Showing posts with label irish. Show all posts
Showing posts with label irish. Show all posts

Saturday, October 25, 2014

The Wind That Shakes The Barley: Revisiting a Contemporary Classic


So I couldn't sleep and was perusing the Instants for something to watch that I'd already seen and didn't have to really pay attention to and have the sandman sleep me away. Boy did I make a mistake. I had seen The Wind That Shakes the Barley (2006) when it first came out, was very impressed and then sort of forgot about it. Big mistake. It's one of those quiet lightning films. Very much a historical epic, and told so matter-of-factly and with such bravado, directed by the absolutely brilliant Ken Loach, The Wind is up to par with cinematic classics like Schindler's List (1993). 
Director Ken Loach on set.

※ ※ ※

Work request 1:
In the blog post about The Wind That Shakes the Barley, which earlier film is the movie said to be up to par with?
Work request 2:
Write the next part of the blog post about The Wind That Shakes the Barley, picking up right after its final line.

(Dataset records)

※ ※ ※

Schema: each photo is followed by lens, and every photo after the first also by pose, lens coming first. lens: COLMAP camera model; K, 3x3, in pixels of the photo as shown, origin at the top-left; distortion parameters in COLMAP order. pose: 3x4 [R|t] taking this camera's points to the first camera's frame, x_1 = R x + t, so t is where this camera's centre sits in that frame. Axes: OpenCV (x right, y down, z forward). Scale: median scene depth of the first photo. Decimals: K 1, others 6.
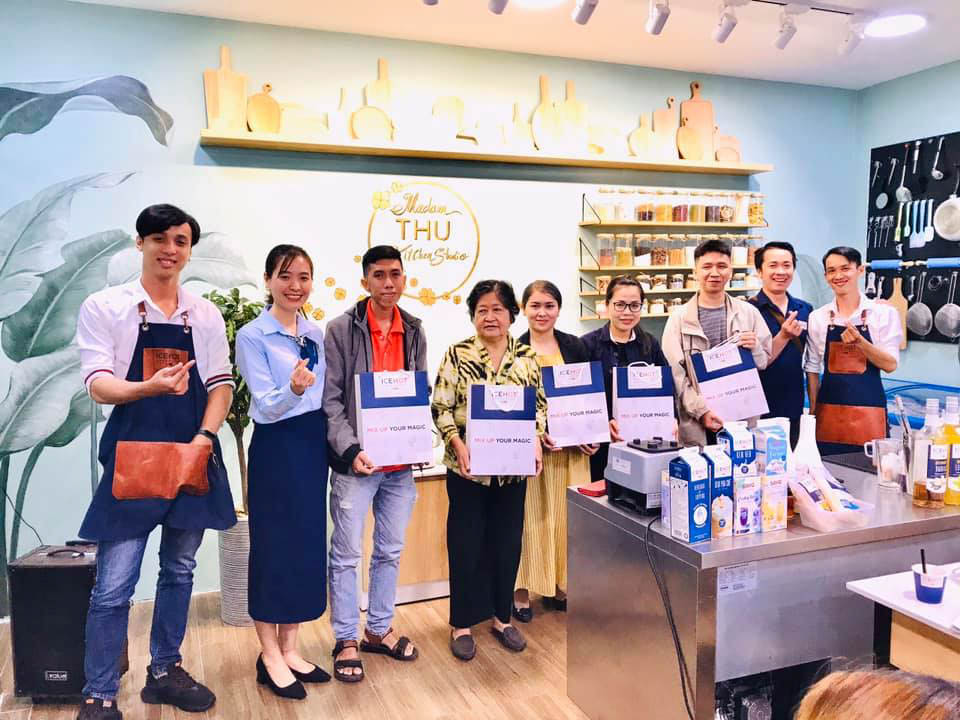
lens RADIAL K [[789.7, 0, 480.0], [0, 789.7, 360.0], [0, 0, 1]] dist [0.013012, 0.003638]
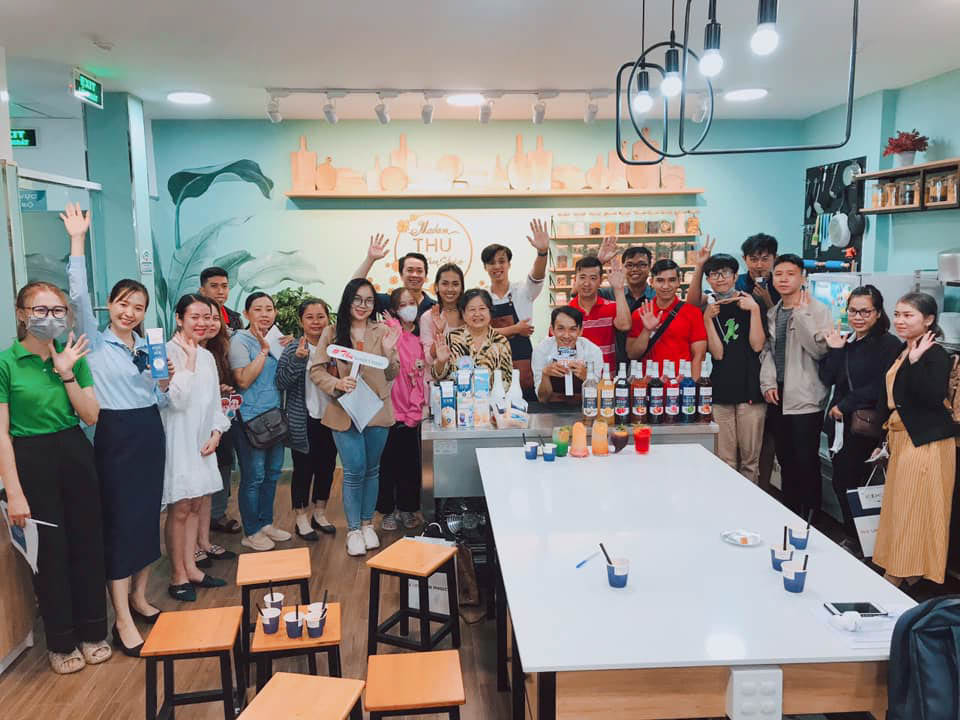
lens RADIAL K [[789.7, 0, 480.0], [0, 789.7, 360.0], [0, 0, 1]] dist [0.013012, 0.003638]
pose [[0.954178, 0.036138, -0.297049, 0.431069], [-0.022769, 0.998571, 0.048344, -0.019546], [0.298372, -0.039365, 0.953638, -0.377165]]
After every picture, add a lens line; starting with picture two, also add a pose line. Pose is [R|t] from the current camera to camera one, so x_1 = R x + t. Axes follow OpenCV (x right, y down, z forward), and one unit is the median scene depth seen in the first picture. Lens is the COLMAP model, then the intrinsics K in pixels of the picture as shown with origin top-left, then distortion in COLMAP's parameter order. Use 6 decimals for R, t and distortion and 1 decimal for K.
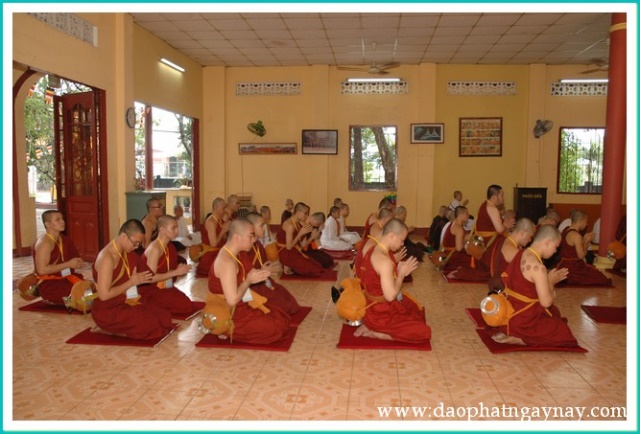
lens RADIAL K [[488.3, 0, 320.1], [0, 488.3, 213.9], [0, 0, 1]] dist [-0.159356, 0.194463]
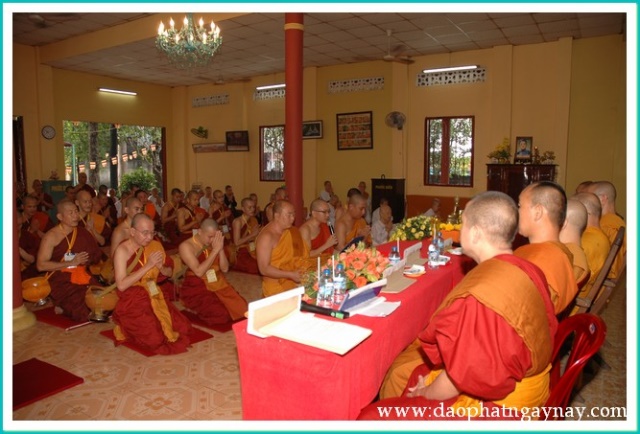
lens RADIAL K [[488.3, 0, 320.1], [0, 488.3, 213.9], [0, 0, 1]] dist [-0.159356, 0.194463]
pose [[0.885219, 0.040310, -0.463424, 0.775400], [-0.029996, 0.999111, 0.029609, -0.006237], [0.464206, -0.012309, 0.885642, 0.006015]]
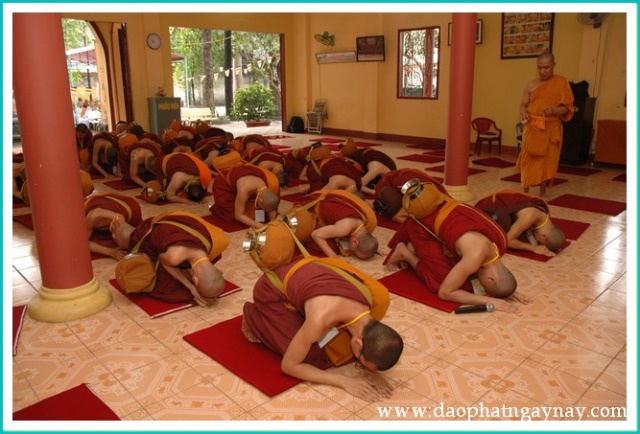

※ ※ ※

Response box 1:
Schindler's List (1993).

Response box 2:
Ken Loach could very well be the best English filmmaker of our time. And I say this with great difficulty because I am a huuuuuuuuge Mike Leigh aficionado, I can't sing his praises enough, and yet Loach always seems to have that subdued fire that elevates a film from interesting to unforgettable. Here's the irony. It's a film about Ireland's struggle for independence and it's directed by a British guy. Not Neil Jordan, not Jim Sheridan, a dyed in the wool Brit, and it couldn't be more visceral and more honest. That being said, Loach has been around for quite a while, slowly permeating his cinematic style. They should have a makeshift word called 'Loachesque' because his aesthetic is as unique to a filmmaker as someone like Fellini. British directors like Steve McQueen are trying to somehow imitate it, but nothing can quite compare to the rawness and the guts that Loach brings to his cinema.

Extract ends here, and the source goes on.